::: Fragmento proporcionado

Enciclopedia de la Literatura en México

Las Chufas

Marco Antonio Campos
2001 / 05 ene 2018 15:35

1) Hay escritores que suelen representar emblemáticamente un café: Peter Altenberg y el Central de Viena, Jean Paul Sartre y Les Deux Magots en París y Ramón Gómez de la Serna y el madrileñísimo Antiguo Café y Botillería del Pombo. La memoria del café se asocia de inmediato con la figura de ese personaje. Peter Altenberg, “el poeta sin casa”, como lo llama Claudio Magris en Danubio, acampaba física y literalmente en una mesa del Central. “Allí escribía sus parábolas fulmíneas e impalpables, sus breves esbozos dedicados a esos pequeños detalles (una sombra sobre un rostro, la ligereza de un paso, la brutalidad de un gesto), en los cuales la vida revela su gracia o su nada y la Historia muestra sus hendiduras aún imperceptibles, los indicios de un próximo crepúsculo.”[36] Alfonso Reyes, en su deliciosa Tertulia de Madrid, describe con una sonrisa de amigo: “Pombo es un café viejo, merecedor del mayor respeto. Los pombianos creen siempre ‘codearse’ con el espectro de Goya [...] Éste es el recinto nocturno de Gómez de la Serna. Aquí ha organizado y organiza desde tiempo inmemorial su tertulia del sábado. Se le puede escribir a Pombo, enviarle a Pombo los aguinaldos de Navidad o los padrinos para un duelo. Cuando publica un libro, hace la distribución desde el Pombo”.

::::::
::: Información extraída

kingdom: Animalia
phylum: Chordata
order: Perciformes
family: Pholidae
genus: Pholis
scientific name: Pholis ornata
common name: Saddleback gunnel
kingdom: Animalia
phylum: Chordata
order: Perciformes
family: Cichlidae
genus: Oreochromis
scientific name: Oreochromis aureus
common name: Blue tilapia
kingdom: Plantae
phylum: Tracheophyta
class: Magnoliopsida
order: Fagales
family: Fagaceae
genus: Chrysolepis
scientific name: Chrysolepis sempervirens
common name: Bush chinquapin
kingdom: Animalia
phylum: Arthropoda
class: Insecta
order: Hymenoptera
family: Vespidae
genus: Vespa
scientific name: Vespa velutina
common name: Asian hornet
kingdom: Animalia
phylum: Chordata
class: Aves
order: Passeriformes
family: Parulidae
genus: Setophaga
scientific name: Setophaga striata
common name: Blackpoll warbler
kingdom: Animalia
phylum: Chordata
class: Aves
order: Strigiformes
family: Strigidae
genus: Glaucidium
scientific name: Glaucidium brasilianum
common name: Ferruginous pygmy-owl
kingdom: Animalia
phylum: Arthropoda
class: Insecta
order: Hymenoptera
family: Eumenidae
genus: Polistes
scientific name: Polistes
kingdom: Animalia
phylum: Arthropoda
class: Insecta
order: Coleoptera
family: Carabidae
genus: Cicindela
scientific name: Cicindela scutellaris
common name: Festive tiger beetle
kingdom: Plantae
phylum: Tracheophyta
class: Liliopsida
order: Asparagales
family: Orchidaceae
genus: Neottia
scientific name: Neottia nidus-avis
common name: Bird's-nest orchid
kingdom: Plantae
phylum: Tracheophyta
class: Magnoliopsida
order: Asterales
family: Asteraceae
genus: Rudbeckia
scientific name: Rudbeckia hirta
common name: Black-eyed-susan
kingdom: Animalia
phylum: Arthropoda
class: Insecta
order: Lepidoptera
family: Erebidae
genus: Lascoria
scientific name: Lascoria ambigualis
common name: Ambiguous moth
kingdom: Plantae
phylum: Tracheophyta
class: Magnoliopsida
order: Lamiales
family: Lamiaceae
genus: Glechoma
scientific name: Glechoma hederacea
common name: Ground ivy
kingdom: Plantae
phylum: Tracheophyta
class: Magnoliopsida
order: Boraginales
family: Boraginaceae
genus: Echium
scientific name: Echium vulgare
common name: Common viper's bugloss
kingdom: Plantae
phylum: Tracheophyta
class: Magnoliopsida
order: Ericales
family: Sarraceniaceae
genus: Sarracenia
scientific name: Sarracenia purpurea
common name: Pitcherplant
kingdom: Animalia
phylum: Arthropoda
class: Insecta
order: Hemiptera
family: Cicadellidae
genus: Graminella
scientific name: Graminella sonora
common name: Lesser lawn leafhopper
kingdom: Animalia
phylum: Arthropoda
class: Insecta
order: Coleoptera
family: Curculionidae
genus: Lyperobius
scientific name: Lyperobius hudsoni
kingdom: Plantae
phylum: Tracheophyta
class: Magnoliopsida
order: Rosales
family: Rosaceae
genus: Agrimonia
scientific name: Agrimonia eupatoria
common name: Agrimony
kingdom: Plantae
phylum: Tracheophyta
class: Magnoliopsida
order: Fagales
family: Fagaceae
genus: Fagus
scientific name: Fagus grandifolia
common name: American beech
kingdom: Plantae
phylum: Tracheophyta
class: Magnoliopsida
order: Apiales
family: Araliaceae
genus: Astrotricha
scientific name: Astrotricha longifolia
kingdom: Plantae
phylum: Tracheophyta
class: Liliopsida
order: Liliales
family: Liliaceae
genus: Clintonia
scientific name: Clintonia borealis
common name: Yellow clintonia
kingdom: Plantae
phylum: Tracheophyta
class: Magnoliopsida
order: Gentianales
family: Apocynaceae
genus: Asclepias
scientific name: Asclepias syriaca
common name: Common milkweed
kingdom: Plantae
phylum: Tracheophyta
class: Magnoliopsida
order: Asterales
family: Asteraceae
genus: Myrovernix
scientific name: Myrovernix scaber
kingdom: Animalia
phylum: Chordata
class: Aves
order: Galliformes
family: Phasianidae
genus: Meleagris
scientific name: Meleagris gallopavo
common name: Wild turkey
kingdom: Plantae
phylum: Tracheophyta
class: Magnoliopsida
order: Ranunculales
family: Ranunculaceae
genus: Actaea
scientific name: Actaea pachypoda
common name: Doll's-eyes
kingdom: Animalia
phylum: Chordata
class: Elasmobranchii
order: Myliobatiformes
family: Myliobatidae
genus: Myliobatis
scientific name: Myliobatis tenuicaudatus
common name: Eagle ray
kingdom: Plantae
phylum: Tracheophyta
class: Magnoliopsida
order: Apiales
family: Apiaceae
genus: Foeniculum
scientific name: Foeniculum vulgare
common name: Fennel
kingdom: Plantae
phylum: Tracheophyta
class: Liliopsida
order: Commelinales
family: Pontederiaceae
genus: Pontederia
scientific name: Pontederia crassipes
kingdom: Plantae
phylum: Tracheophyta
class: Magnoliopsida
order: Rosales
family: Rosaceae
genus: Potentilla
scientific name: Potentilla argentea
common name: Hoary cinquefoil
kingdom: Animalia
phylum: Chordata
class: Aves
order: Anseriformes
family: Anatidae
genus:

::::::

--- Enunciado 1 ---
Según el fragmento sobre los cafés de escritores, ¿cómo llama Claudio Magris a Peter Altenberg en Danubio?
--- Enunciado 2 ---
Prosigue el fragmento sobre los cafés de escritores a partir de su última oración.

--- Respuesta 1 ---
Lo llama "el poeta sin casa".

--- Respuesta 2 ---
Cuando uno conversa con otras gentes sobre Tomás Segovia lo asocian siempre con los cafés, y sobre todo con uno, el Chufas o las Chufas, de calle López, donde fue imagen cotidiana entre 1947 y 1962, al grado que el poeta guatemalteco Carlos Illescas, quien frecuentaba el local, acuñó una cuarteta que imaginó como placa en la fachada: “Aquí Tomás Segovia escribió/ mañana, tarde y noche,/ del ingenio hizo moneda corriente/ y del talento derroche”. Por cierto: en los años cincuenta, Illescas solía reunirse en las Chufas con poetas y escritores centroamericanos de izquierda como el guatemalteco Augusto Monterroso, la salvadoreña Claribel Alegría y la inolvidable costarricense Ninfa Santos, de corazón grande y pródigo como el follaje de un fresno. En otra mesa se sentaba la notable poeta tica Eunice Odio, quien solía concentrar su odio contra los comunistas, no excluyendo a los de la mesa próxima.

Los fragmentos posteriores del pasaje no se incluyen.